Recorded data
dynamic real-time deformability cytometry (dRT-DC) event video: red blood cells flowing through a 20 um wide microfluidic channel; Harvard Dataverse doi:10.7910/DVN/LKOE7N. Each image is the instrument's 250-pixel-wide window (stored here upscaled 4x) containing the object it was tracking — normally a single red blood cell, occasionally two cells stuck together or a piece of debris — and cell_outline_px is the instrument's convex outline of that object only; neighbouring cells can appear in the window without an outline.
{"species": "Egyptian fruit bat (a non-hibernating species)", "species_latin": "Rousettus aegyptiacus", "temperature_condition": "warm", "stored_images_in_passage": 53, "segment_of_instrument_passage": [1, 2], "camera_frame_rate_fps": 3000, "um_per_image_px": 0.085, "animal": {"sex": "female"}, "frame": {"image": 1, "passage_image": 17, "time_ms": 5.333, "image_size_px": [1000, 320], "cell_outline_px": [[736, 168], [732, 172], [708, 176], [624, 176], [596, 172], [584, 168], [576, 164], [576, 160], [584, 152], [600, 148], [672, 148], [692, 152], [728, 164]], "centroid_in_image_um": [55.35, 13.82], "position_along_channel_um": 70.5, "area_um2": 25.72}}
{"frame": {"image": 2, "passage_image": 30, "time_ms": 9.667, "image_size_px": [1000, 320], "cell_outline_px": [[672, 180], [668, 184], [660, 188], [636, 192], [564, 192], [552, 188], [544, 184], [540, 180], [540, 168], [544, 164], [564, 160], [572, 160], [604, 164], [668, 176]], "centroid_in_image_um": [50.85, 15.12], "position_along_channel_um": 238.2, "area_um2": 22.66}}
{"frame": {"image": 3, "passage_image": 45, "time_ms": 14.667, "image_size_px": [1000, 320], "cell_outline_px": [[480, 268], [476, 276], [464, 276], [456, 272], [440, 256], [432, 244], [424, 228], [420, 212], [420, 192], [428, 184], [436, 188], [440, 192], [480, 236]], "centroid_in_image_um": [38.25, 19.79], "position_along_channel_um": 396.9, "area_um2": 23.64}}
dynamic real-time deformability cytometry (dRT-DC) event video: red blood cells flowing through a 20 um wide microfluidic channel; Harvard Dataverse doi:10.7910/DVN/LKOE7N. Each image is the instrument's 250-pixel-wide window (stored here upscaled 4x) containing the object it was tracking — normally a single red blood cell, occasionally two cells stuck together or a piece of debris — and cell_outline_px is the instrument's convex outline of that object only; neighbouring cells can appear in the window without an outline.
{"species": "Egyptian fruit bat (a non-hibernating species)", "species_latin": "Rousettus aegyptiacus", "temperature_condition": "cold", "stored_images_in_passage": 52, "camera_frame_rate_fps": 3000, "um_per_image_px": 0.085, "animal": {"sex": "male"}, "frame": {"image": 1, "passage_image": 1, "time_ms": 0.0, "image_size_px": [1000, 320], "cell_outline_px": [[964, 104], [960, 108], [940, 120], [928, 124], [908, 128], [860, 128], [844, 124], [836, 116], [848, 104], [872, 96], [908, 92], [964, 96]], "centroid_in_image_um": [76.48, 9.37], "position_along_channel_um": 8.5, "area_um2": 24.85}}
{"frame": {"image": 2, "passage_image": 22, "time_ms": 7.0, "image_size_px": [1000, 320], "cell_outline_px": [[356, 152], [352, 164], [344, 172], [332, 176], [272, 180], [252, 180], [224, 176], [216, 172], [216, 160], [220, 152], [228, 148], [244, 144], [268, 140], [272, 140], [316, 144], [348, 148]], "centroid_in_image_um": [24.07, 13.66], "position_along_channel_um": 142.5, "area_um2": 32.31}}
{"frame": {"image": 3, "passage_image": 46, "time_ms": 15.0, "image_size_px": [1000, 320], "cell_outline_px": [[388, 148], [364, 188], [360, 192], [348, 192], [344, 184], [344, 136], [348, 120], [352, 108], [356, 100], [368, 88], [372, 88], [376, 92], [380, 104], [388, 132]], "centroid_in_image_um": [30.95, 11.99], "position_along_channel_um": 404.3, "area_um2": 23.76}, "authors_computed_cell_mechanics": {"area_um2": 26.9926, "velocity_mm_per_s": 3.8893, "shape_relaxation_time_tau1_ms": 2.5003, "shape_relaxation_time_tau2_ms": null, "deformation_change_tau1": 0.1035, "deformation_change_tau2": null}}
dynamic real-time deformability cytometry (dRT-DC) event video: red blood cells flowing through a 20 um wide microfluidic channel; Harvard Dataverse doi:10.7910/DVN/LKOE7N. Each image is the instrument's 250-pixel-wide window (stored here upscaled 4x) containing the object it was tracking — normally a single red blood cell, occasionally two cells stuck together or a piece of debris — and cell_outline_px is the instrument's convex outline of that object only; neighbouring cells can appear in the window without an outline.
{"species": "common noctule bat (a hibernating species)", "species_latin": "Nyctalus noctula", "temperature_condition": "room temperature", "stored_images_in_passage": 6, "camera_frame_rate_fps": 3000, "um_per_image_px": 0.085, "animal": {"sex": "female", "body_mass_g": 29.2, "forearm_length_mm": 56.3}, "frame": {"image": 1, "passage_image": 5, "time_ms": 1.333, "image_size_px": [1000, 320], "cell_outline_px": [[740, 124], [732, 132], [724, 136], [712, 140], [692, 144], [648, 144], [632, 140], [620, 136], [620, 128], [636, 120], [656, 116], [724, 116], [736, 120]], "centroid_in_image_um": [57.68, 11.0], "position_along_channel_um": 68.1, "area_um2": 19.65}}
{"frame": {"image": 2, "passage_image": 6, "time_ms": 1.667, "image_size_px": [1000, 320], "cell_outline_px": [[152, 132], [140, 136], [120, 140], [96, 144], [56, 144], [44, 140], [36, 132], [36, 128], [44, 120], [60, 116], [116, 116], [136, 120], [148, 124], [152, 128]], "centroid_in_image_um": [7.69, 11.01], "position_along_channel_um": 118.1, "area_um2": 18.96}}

▶ TASK
Give back all the data exactly as written.

▶ RESULT FOR THIS TASK
dynamic real-time deformability cytometry (dRT-DC) event video: red blood cells flowing through a 20 um wide microfluidic channel; Harvard Dataverse doi:10.7910/DVN/LKOE7N. Each image is the instrument's 250-pixel-wide window (stored here upscaled 4x) containing the object it was tracking — normally a single red blood cell, occasionally two cells stuck together or a piece of debris — and cell_outline_px is the instrument's convex outline of that object only; neighbouring cells can appear in the window without an outline.
{"species": "Egyptian fruit bat (a non-hibernating species)", "species_latin": "Rousettus aegyptiacus", "temperature_condition": "warm", "stored_images_in_passage": 53, "segment_of_instrument_passage": [1, 2], "camera_frame_rate_fps": 3000, "um_per_image_px": 0.085, "animal": {"sex": "female"}, "frame": {"image": 1, "passage_image": 17, "time_ms": 5.333, "image_size_px": [1000, 320], "cell_outline_px": [[736, 168], [732, 172], [708, 176], [624, 176], [596, 172], [584, 168], [576, 164], [576, 160], [584, 152], [600, 148], [672, 148], [692, 152], [728, 164]], "centroid_in_image_um": [55.35, 13.82], "position_along_channel_um": 70.5, "area_um2": 25.72}}
{"frame": {"image": 2, "passage_image": 30, "time_ms": 9.667, "image_size_px": [1000, 320], "cell_outline_px": [[672, 180], [668, 184], [660, 188], [636, 192], [564, 192], [552, 188], [544, 184], [540, 180], [540, 168], [544, 164], [564, 160], [572, 160], [604, 164], [668, 176]], "centroid_in_image_um": [50.85, 15.12], "position_along_channel_um": 238.2, "area_um2": 22.66}}
{"frame": {"image": 3, "passage_image": 45, "time_ms": 14.667, "image_size_px": [1000, 320], "cell_outline_px": [[480, 268], [476, 276], [464, 276], [456, 272], [440, 256], [432, 244], [424, 228], [420, 212], [420, 192], [428, 184], [436, 188], [440, 192], [480, 236]], "centroid_in_image_um": [38.25, 19.79], "position_along_channel_um": 396.9, "area_um2": 23.64}}
dynamic real-time deformability cytometry (dRT-DC) event video: red blood cells flowing through a 20 um wide microfluidic channel; Harvard Dataverse doi:10.7910/DVN/LKOE7N. Each image is the instrument's 250-pixel-wide window (stored here upscaled 4x) containing the object it was tracking — normally a single red blood cell, occasionally two cells stuck together or a piece of debris — and cell_outline_px is the instrument's convex outline of that object only; neighbouring cells can appear in the window without an outline.
{"species": "Egyptian fruit bat (a non-hibernating species)", "species_latin": "Rousettus aegyptiacus", "temperature_condition": "cold", "stored_images_in_passage": 52, "camera_frame_rate_fps": 3000, "um_per_image_px": 0.085, "animal": {"sex": "male"}, "frame": {"image": 1, "passage_image": 1, "time_ms": 0.0, "image_size_px": [1000, 320], "cell_outline_px": [[964, 104], [960, 108], [940, 120], [928, 124], [908, 128], [860, 128], [844, 124], [836, 116], [848, 104], [872, 96], [908, 92], [964, 96]], "centroid_in_image_um": [76.48, 9.37], "position_along_channel_um": 8.5, "area_um2": 24.85}}
{"frame": {"image": 2, "passage_image": 22, "time_ms": 7.0, "image_size_px": [1000, 320], "cell_outline_px": [[356, 152], [352, 164], [344, 172], [332, 176], [272, 180], [252, 180], [224, 176], [216, 172], [216, 160], [220, 152], [228, 148], [244, 144], [268, 140], [272, 140], [316, 144], [348, 148]], "centroid_in_image_um": [24.07, 13.66], "position_along_channel_um": 142.5, "area_um2": 32.31}}
{"frame": {"image": 3, "passage_image": 46, "time_ms": 15.0, "image_size_px": [1000, 320], "cell_outline_px": [[388, 148], [364, 188], [360, 192], [348, 192], [344, 184], [344, 136], [348, 120], [352, 108], [356, 100], [368, 88], [372, 88], [376, 92], [380, 104], [388, 132]], "centroid_in_image_um": [30.95, 11.99], "position_along_channel_um": 404.3, "area_um2": 23.76}, "authors_computed_cell_mechanics": {"area_um2": 26.9926, "velocity_mm_per_s": 3.8893, "shape_relaxation_time_tau1_ms": 2.5003, "shape_relaxation_time_tau2_ms": null, "deformation_change_tau1": 0.1035, "deformation_change_tau2": null}}
dynamic real-time deformability cytometry (dRT-DC) event video: red blood cells flowing through a 20 um wide microfluidic channel; Harvard Dataverse doi:10.7910/DVN/LKOE7N. Each image is the instrument's 250-pixel-wide window (stored here upscaled 4x) containing the object it was tracking — normally a single red blood cell, occasionally two cells stuck together or a piece of debris — and cell_outline_px is the instrument's convex outline of that object only; neighbouring cells can appear in the window without an outline.
{"species": "common noctule bat (a hibernating species)", "species_latin": "Nyctalus noctula", "temperature_condition": "room temperature", "stored_images_in_passage": 6, "camera_frame_rate_fps": 3000, "um_per_image_px": 0.085, "animal": {"sex": "female", "body_mass_g": 29.2, "forearm_length_mm": 56.3}, "frame": {"image": 1, "passage_image": 5, "time_ms": 1.333, "image_size_px": [1000, 320], "cell_outline_px": [[740, 124], [732, 132], [724, 136], [712, 140], [692, 144], [648, 144], [632, 140], [620, 136], [620, 128], [636, 120], [656, 116], [724, 116], [736, 120]], "centroid_in_image_um": [57.68, 11.0], "position_along_channel_um": 68.1, "area_um2": 19.65}}
{"frame": {"image": 2, "passage_image": 6, "time_ms": 1.667, "image_size_px": [1000, 320], "cell_outline_px": [[152, 132], [140, 136], [120, 140], [96, 144], [56, 144], [44, 140], [36, 132], [36, 128], [44, 120], [60, 116], [116, 116], [136, 120], [148, 124], [152, 128]], "centroid_in_image_um": [7.69, 11.01], "position_along_channel_um": 118.1, "area_um2": 18.96}}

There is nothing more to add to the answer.